■ **INPUT**
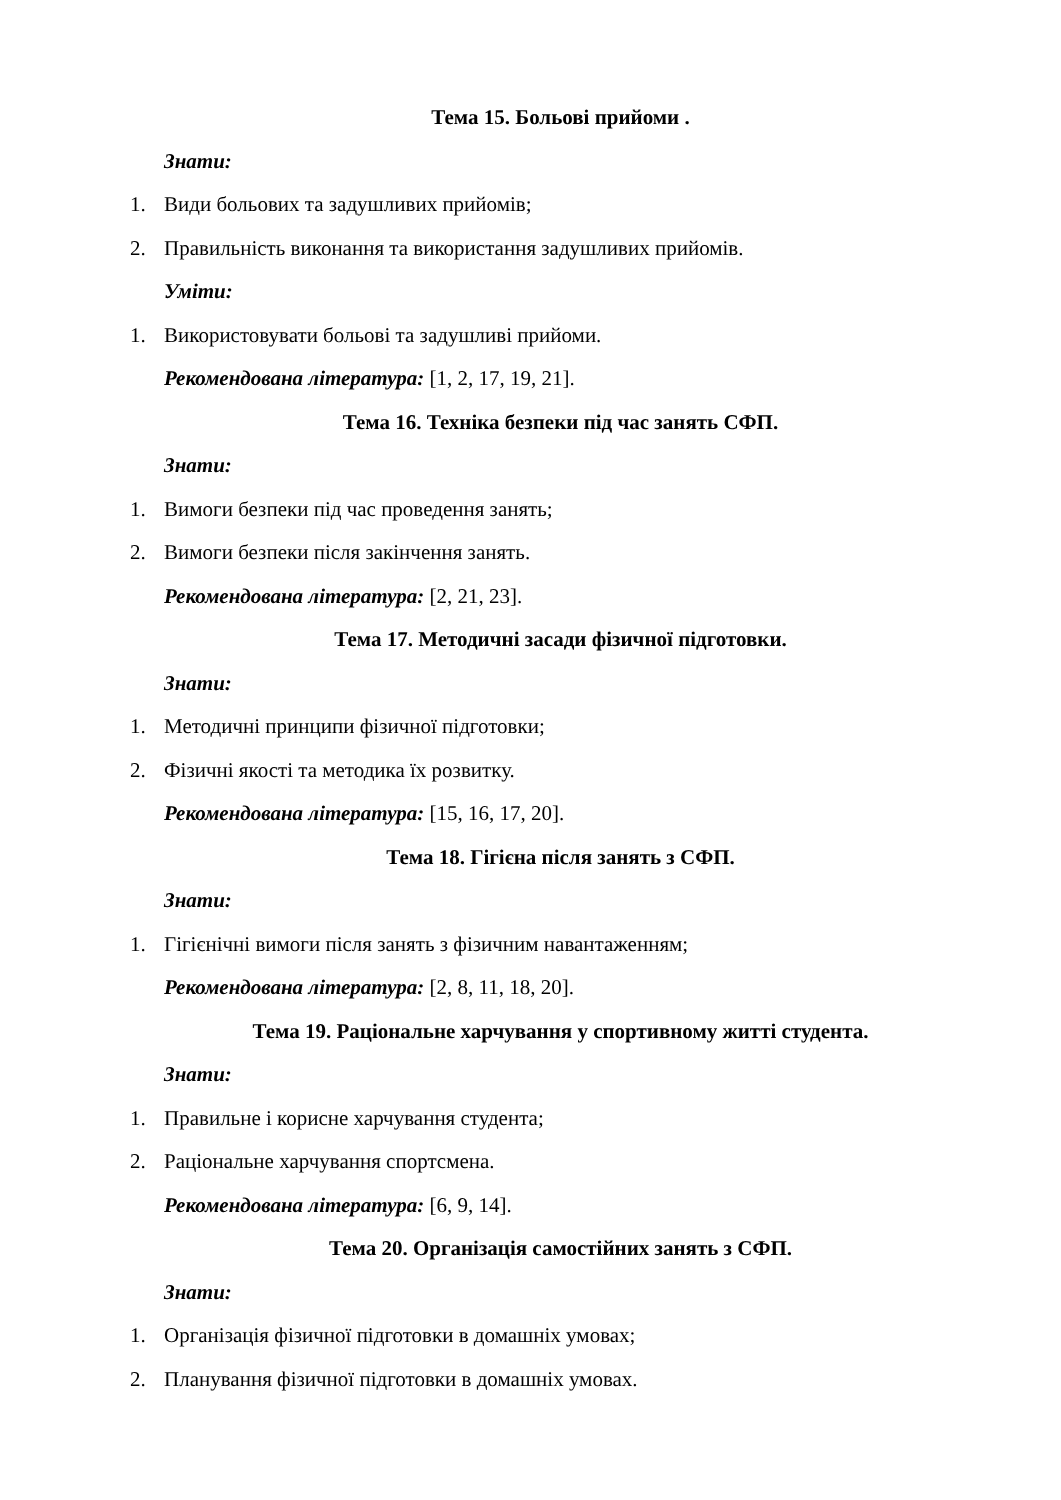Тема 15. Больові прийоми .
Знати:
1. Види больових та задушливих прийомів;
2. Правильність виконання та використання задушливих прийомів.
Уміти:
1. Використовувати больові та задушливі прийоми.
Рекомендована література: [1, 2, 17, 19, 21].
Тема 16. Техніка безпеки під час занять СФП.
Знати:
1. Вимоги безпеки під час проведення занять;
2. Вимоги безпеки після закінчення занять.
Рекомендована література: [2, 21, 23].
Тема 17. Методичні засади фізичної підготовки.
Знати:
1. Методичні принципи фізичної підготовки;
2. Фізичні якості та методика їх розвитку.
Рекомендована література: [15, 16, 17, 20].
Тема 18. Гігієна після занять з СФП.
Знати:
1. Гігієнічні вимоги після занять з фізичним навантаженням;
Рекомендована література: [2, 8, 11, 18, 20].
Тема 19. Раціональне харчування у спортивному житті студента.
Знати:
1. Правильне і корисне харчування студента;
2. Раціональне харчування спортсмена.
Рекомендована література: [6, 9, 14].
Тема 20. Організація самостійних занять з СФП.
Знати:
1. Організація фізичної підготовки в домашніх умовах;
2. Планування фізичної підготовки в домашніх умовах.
--
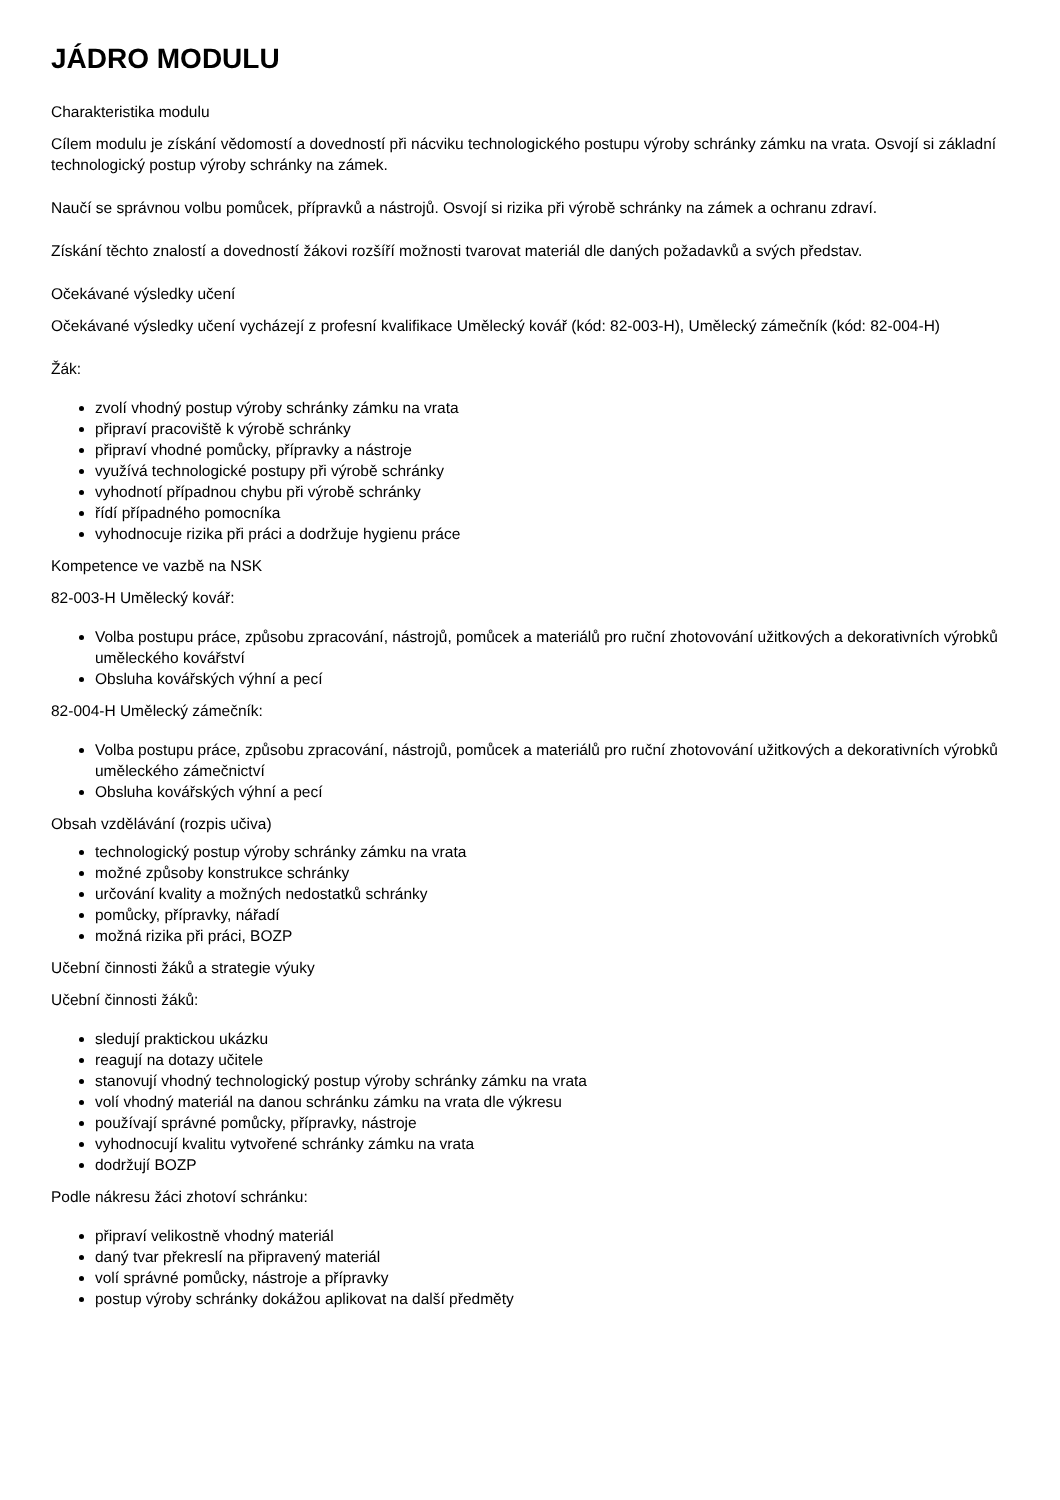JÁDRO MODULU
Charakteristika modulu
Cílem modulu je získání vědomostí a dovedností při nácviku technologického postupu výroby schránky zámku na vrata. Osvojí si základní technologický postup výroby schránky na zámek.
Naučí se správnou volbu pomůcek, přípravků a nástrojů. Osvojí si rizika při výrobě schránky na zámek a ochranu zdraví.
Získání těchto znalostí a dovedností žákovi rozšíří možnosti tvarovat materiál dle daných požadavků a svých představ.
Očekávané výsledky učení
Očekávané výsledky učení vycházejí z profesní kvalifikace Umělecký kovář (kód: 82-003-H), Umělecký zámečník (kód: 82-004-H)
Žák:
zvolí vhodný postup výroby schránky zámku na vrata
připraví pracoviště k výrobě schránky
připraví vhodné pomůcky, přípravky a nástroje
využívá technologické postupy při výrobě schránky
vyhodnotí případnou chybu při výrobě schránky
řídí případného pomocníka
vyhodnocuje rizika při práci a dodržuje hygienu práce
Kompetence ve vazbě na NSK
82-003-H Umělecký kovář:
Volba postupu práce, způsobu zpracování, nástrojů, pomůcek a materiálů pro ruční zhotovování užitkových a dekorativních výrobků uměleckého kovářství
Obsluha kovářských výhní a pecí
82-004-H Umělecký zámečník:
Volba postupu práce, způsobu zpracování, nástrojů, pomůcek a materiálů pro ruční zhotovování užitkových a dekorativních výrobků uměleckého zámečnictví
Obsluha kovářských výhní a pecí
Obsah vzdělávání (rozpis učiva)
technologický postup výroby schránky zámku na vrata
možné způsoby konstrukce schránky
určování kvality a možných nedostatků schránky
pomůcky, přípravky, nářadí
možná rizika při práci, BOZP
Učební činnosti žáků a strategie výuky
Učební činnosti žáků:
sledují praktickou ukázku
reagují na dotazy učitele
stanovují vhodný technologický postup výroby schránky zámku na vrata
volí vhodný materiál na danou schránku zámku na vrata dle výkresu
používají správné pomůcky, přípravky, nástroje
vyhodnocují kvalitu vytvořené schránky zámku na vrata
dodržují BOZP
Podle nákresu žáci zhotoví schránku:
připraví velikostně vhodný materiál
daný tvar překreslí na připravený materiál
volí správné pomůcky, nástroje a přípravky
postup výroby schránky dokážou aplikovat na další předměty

■ **TASK TO COMPLETE**
From the data above, return every line from the line that has "Očekávané výsledky učení vycházejí" up to and including the line that has "výrobků uměleckého kovářství", exactly.

■ **RESPONSE**
Očekávané výsledky učení vycházejí z profesní kvalifikace Umělecký kovář (kód: 82-003-H), Umělecký zámečník (kód: 82-004-H)
Žák:
zvolí vhodný postup výroby schránky zámku na vrata
připraví pracoviště k výrobě schránky
připraví vhodné pomůcky, přípravky a nástroje
využívá technologické postupy při výrobě schránky
vyhodnotí případnou chybu při výrobě schránky
řídí případného pomocníka
vyhodnocuje rizika při práci a dodržuje hygienu práce
Kompetence ve vazbě na NSK
82-003-H Umělecký kovář:
Volba postupu práce, způsobu zpracování, nástrojů, pomůcek a materiálů pro ruční zhotovování užitkových a dekorativních výrobků uměleckého kovářství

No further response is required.